### WORK REQUEST:
Reproduce verbatim the text that accompanies each of the records below, keeping every line in its original order. Leave out the pictures.

### WORKING DATA:
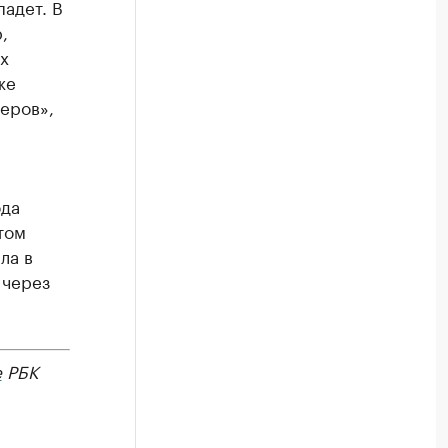
падет. В
,
х
же
еров»,
ода
том
ла в
 через
е
РБК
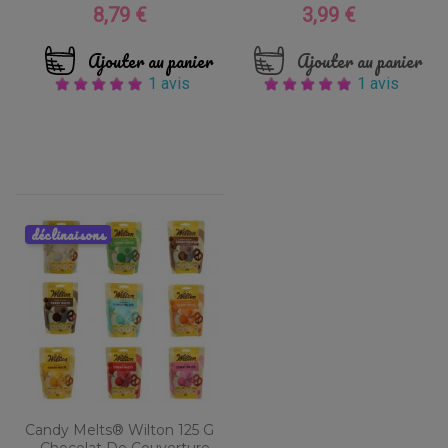
8,79 €
3,99 €
Prix
Prix
Ajouter au panier
Ajouter au panier
1 avis
1 avis
déclinaisons
Candy Melts® Wilton 125 G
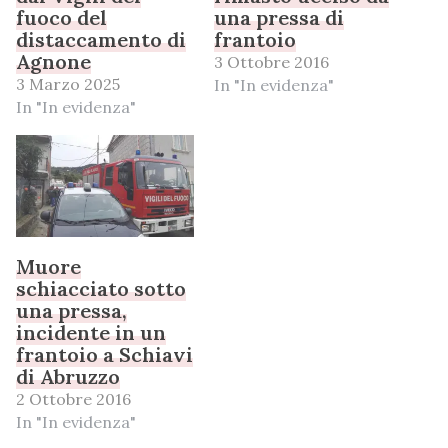
fuoco del
una pressa di
distaccamento di
frantoio
Agnone
3 Ottobre 2016
3 Marzo 2025
In "In evidenza"
In "In evidenza"
Muore
schiacciato sotto
una pressa,
incidente in un
frantoio a Schiavi
di Abruzzo
2 Ottobre 2016
In "In evidenza"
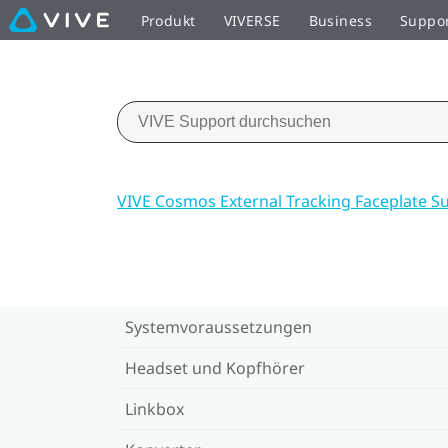
Produkt
VIVERSE
Business
Suppo
VIVE Cosmos External Tracking Faceplate S
Systemvoraussetzungen
Headset und Kopfhörer
Linkbox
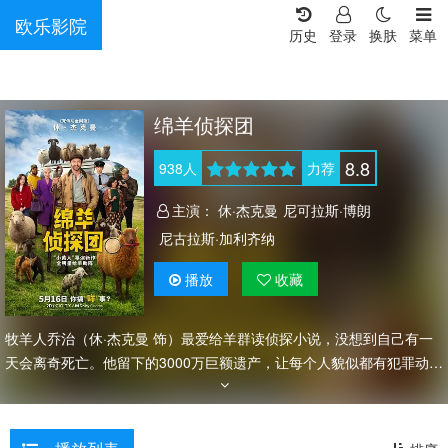
欧乐影院
历史
登录
换肤
菜单
绵羊侦探团
8.8
938
人
力荐
主演：
休·杰克曼
尼可拉斯·博朗
尼古拉斯·加利齐纳
播放
收藏
牧羊人乔治（休·杰克曼 饰）最爱给羊群读侦探小说，没想到自己有一
天会离奇死亡。他留下的3000万巨额遗产，让每个人貌似都有犯罪动
机。警察毫无头绪之时，羊群们决定“不务正业”迈出牧场，追查牧羊
人“躺平”真相！它们秉承着遇见麻烦就吃草，嗅到危险就躺倒的哲学，
却迎来了一个意想不到的结果…… 影片改编自莱奥妮·斯万的畅销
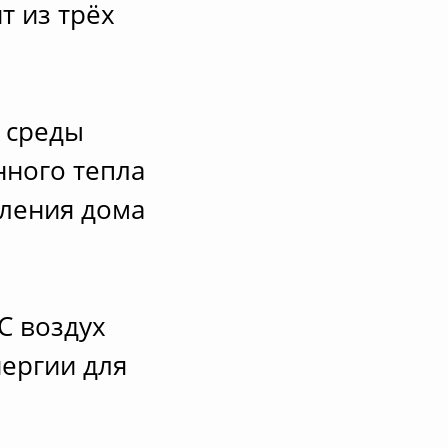
т из трёх
 среды
нного тепла
пления дома
C воздух
нергии для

### SOLUTION FOR THIS EXERCISE:
падет. В
,
х
же
еров»,
ода
том
ла в
 через
е
РБК
8,79 €
3,99 €
Prix
Prix
Ajouter au panier
Ajouter au panier
1 avis
1 avis
déclinaisons
Candy Melts® Wilton 125 G
fuoco del
una pressa di
distaccamento di
frantoio
Agnone
3 Ottobre 2016
3 Marzo 2025
In "In evidenza"
In "In evidenza"
Muore
schiacciato sotto
una pressa,
incidente in un
frantoio a Schiavi
di Abruzzo
2 Ottobre 2016
In "In evidenza"
Produkt
VIVERSE
Business
Suppo
VIVE Cosmos External Tracking Faceplate S
Systemvoraussetzungen
Headset und Kopfhörer
Linkbox
欧乐影院
历史
登录
换肤
菜单
绵羊侦探团
8.8
938
人
力荐
主演：
休·杰克曼
尼可拉斯·博朗
尼古拉斯·加利齐纳
播放
收藏
牧羊人乔治（休·杰克曼 饰）最爱给羊群读侦探小说，没想到自己有一
天会离奇死亡。他留下的3000万巨额遗产，让每个人貌似都有犯罪动
机。警察毫无头绪之时，羊群们决定“不务正业”迈出牧场，追查牧羊
人“躺平”真相！它们秉承着遇见麻烦就吃草，嗅到危险就躺倒的哲学，
却迎来了一个意想不到的结果…… 影片改编自莱奥妮·斯万的畅销
т из трёх
 среды
нного тепла
пления дома
C воздух
нергии для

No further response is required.